The Daily Star
It is not surprising that an orchestra made up of young Arab and Israeli musicians is an internationally lauded venture that attracted a full house at London’s Royal Albert Hall during the BBC Proms last week.
Israeli conductor Daniel Barenboim and Palestinian cultural philosopher Edward Said were awarded the Principe de Asturias Prize for Peace and Harmony in Spain for founding the West-Eastern Divan Orchestra five years ago in order to promote peace and understanding between Israelis and Arabs through music.

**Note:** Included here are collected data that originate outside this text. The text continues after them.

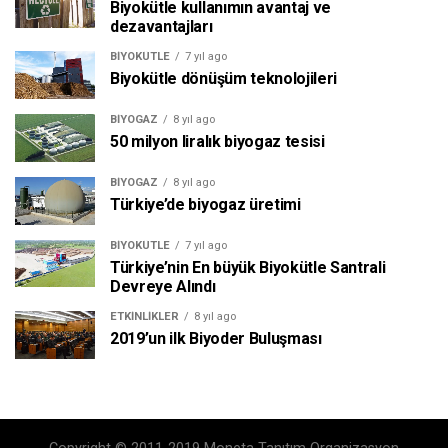
Biyokütle kullanımın avantaj ve
dezavantajları
BIYOKÜTLE
7 yıl ago
Biyokütle dönüşüm teknolojileri
BIYOGAZ
8 yıl ago
50 milyon liralık biyogaz tesisi
BIYOGAZ
8 yıl ago
Türkiye’de biyogaz üretimi
BIYOKÜTLE
7 yıl ago
Türkiye’nin En büyük Biyokütle Santrali
Devreye Alındı
ETKINLIKLER
8 yıl ago
2019’un ilk Biyoder Buluşması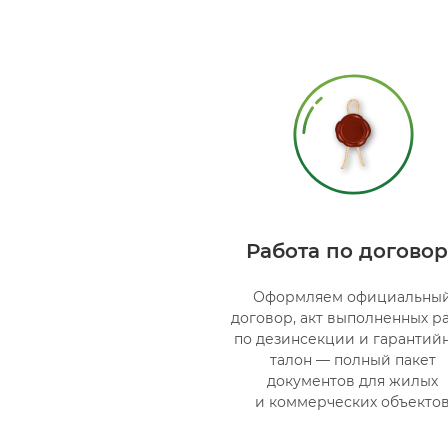
Работа по договор
Оформляем официальны
договор, акт выполненных р
по дезинсекции и гарантий
талон — полный пакет
документов для жилых
и коммерческих объекто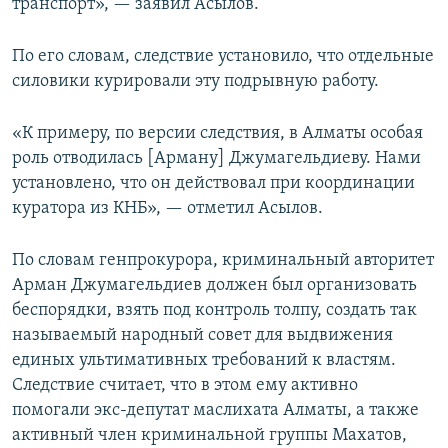
транспорт», — заявил Асылов.
По его словам, следствие установило, что отдельные
силовики курировали эту подрывную работу.
«К примеру, по версии следствия, в Алматы особая
роль отводилась [Арману] Джумагельдиеву. Нами
установлено, что он действовал при координации
куратора из КНБ», — отметил Асылов.
По словам генпрокурора, криминальный авторитет
Арман Джумагельдиев должен был организовать
беспорядки, взять под контроль толпу, создать так
называемый народный совет для выдвижения
единых ультимативных требований к властям.
Следствие считает, что в этом ему активно
помогали экс-депутат маслихата Алматы, а также
активный член криминальной группы Махатов,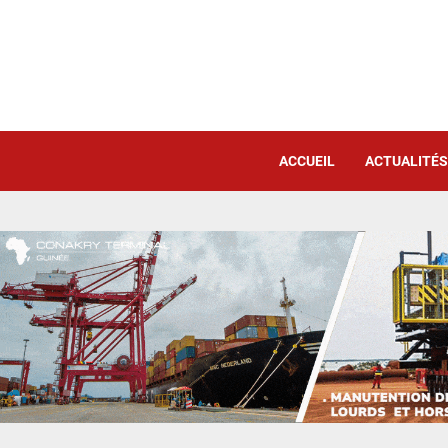
ACCUEIL
ACTUALITÉS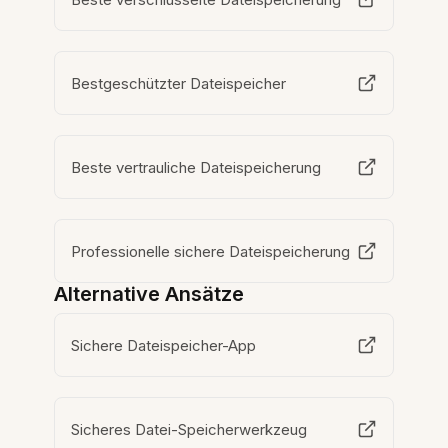
Bestgeschützter Dateispeicher
Beste vertrauliche Dateispeicherung
Professionelle sichere Dateispeicherung
Alternative Ansätze
Sichere Dateispeicher-App
Sicheres Datei-Speicherwerkzeug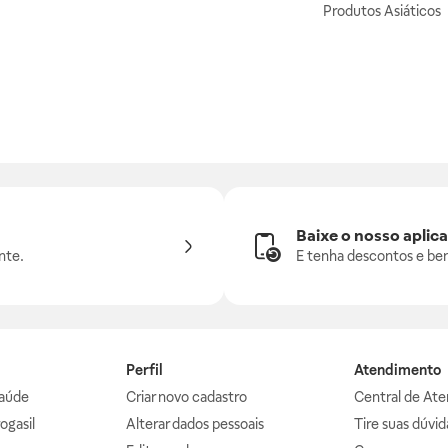
Produtos Asiáticos
Baixe o nosso aplica
nte.
E tenha descontos e ben
Perfil
Atendimento
aúde
Criar novo cadastro
Central de At
ogasil
Alterar dados pessoais
Tire suas dúvi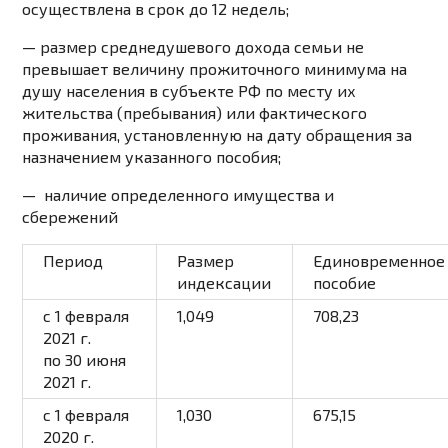
осуществлена в срок до 12 недель;
— размер среднедушевого дохода семьи не
превышает величину
прожиточного минимума
на
душу населения в субъекте РФ по месту их
жительства (пребывания) или фактического
проживания, установленную на дату обращения за
назначением указанного пособия;
—
наличие
определенного имущества и
сбережений
Период
Размер
Единовременное
индексации
пособие
c 1 февраля
1,049
708,23
2021 г.
по 30 июня
2021 г.
c 1 февраля
1,030
675,15
2020 г.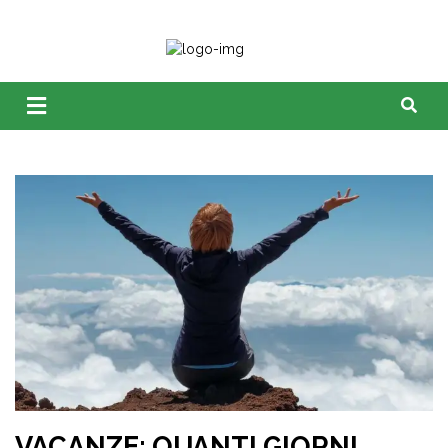
VACANZE: QUANTI GIORNI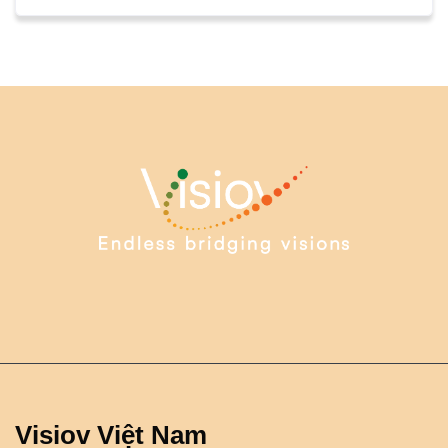
Visiov Việt Nam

But as the latest suicide bomb exploded in Jerusalem, killing 20 Israelis, and while the Israeli government continues its policy of assassinating Palestinian militant leaders, the British audience at the pre-concert talk was curious to know what possible claims an orchestra can have to any real peace-promoting effect beyond the participation of the musicians themselves and the audiences they bring together.

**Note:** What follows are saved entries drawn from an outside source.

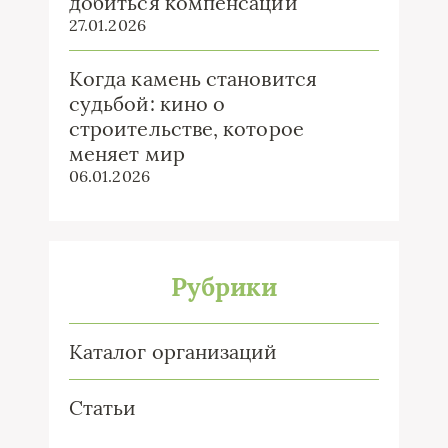
добиться компенсации
27.01.2026
Когда камень становится
судьбой: кино о
строительстве, которое
меняет мир
06.01.2026
Рубрики
Каталог организаций
Статьи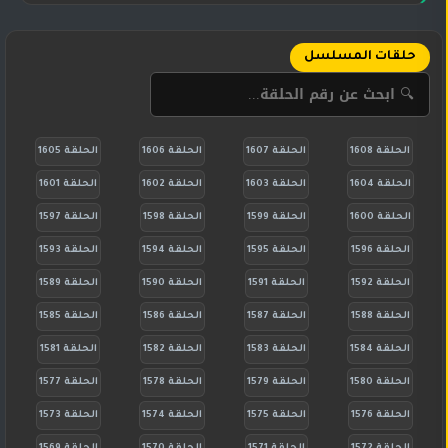
حلقات المسلسل
الحلقة 1608
الحلقة 1607
الحلقة 1606
الحلقة 1605
الحلقة 1604
الحلقة 1603
الحلقة 1602
الحلقة 1601
الحلقة 1600
الحلقة 1599
الحلقة 1598
الحلقة 1597
الحلقة 1596
الحلقة 1595
الحلقة 1594
الحلقة 1593
الحلقة 1592
الحلقة 1591
الحلقة 1590
الحلقة 1589
الحلقة 1588
الحلقة 1587
الحلقة 1586
الحلقة 1585
الحلقة 1584
الحلقة 1583
الحلقة 1582
الحلقة 1581
الحلقة 1580
الحلقة 1579
الحلقة 1578
الحلقة 1577
الحلقة 1576
الحلقة 1575
الحلقة 1574
الحلقة 1573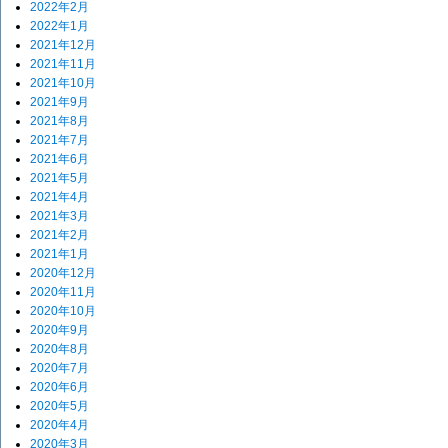
2022年2月
2022年1月
2021年12月
2021年11月
2021年10月
2021年9月
2021年8月
2021年7月
2021年6月
2021年5月
2021年4月
2021年3月
2021年2月
2021年1月
2020年12月
2020年11月
2020年10月
2020年9月
2020年8月
2020年7月
2020年6月
2020年5月
2020年4月
2020年3月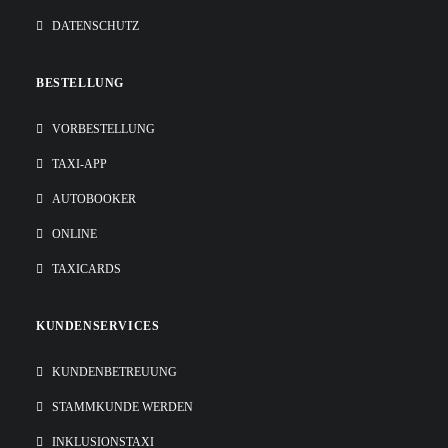
DATENSCHUTZ
BESTELLUNG
VORBESTELLUNG
TAXI-APP
AUTOBOOKER
ONLINE
TAXICARDS
KUNDENSERVICES
KUNDENBETREUUNG
STAMMKUNDE WERDEN
INKLUSIONSTAXI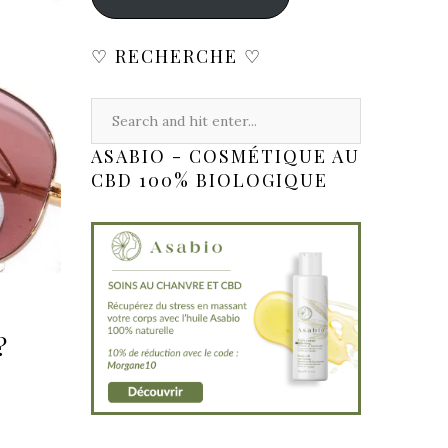
♡ RECHERCHE ♡
ASABIO - COSMÉTIQUE AU
CBD 100% BIOLOGIQUE
?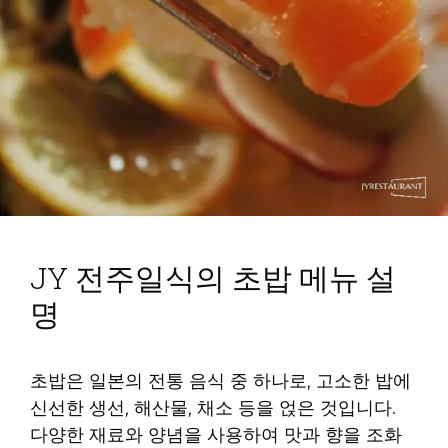
JY 전주일식의 초밥 메뉴 설
명
초밥은 일본의 전통 음식 중 하나로, 고소한 밥에
신선한 생선, 해산물, 채소 등을 얹은 것입니다.
다양한 재료와 양념을 사용하여 맛과 향을 조화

The controversial Barenboim, who has already enraged the Israeli right by conducting a concert in Ramallah in the West Bank, admitted that he was not making great claims that the orchestra could lead to peace. But he affirmed that it had a role in bridging the political divide: “This project makes clear and shows it is possible for everyone who sits on stage to have a uniformity of purpose and to have a shared passion. That’s a lot for people who until recently thought of each other as mortal enemies.”

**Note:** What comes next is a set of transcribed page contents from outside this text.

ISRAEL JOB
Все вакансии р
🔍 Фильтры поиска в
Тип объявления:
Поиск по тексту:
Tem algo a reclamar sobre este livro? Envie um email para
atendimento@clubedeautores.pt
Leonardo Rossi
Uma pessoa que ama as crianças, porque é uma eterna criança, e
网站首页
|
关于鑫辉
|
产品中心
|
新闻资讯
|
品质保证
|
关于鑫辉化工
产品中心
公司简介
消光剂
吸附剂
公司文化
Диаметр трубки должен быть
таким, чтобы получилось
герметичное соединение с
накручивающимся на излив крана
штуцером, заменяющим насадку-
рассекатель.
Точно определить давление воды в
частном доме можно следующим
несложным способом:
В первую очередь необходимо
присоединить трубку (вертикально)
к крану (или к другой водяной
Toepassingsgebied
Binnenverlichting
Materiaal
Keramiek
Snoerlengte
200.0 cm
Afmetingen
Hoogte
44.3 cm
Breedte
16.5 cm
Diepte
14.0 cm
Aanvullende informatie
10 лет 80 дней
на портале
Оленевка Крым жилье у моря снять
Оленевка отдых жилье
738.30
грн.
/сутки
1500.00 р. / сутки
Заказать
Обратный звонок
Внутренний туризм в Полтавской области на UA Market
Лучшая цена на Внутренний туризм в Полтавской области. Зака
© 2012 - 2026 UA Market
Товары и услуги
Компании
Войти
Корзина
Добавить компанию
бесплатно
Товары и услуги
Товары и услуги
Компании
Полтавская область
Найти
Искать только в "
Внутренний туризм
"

The project’s annual summer school brings together about 80 musicians between the ages of 13 and 26. This year, they gathered for workshops and rehearsals in a formal Catholic seminary in Andalusia, where Jews, Arabs and Christians lived side by side for centuries. The Proms concert was part of the workshop, and the orchestra went on to perform in Rabat, Morocco – in an Arab country for the first time.
One of the highlights of the concert, whose program also featured Schubert’s Unfinished Symphony No. 8 in B minor and Beethoven’s Eroica Symphony No. 3 in E flat major, was Mozart’s Concerto in F major for three pianos, performed by Palestinian Saleem Abboud-Ashkar, Israeli Shai Wosner and Barenboim himself.
Barenboim asserted that whatever happens beyond the rehearsals and concerts either between the musicians or among the audience which hears them cannot be controlled and should not be manipulated.
They may inspire more peace-promoting projects or they may not. Barenboim said: “The whole workshop is much less political and much less sentimental than people think. There is no indoctrination. The only indoctrination is that you have to be obsessed with music. The fact that the musicians are all here shows they don’t believe in a military solution to the conflict. They are friends through music. What the do beyond the music is there choice.”
Barenboim also spoke about the running of an orchestra made up of people from two sides of a political divide. “From the audition,” he said, “we only knew how people played, not what they were like. At first, the Israeli-Palestinians felt the greatest degree of discomfort, and were treated with suspicion by both Israelis and Arabs.”
But after a couple of days, there were many discussions, especially with Said and Barenboim. At that point, Barenboim said, the musicians “discovered to their great surprise how similar they were, especially temperamentally. More similar than members of other orchestras containing Poles, Danes and Frenchmen.”
Barenboim joked that “they both have this fantastic ability to lose their temper and two seconds later to forget about it. It’s good not to bear grudges. If the leaders of Jews and Arabs were to have that ability to not bear grudges, they would be able to untie the knots of the conflict.”
Barenboim, who has always championed the rights of Palestinians, nevertheless insisted that the creation of Israel was a just cause and that Israel has a right to exist. He asserted, however, that the price of Israel’s creation was too high in terms of bloodshed and tragedy for the Palestinians.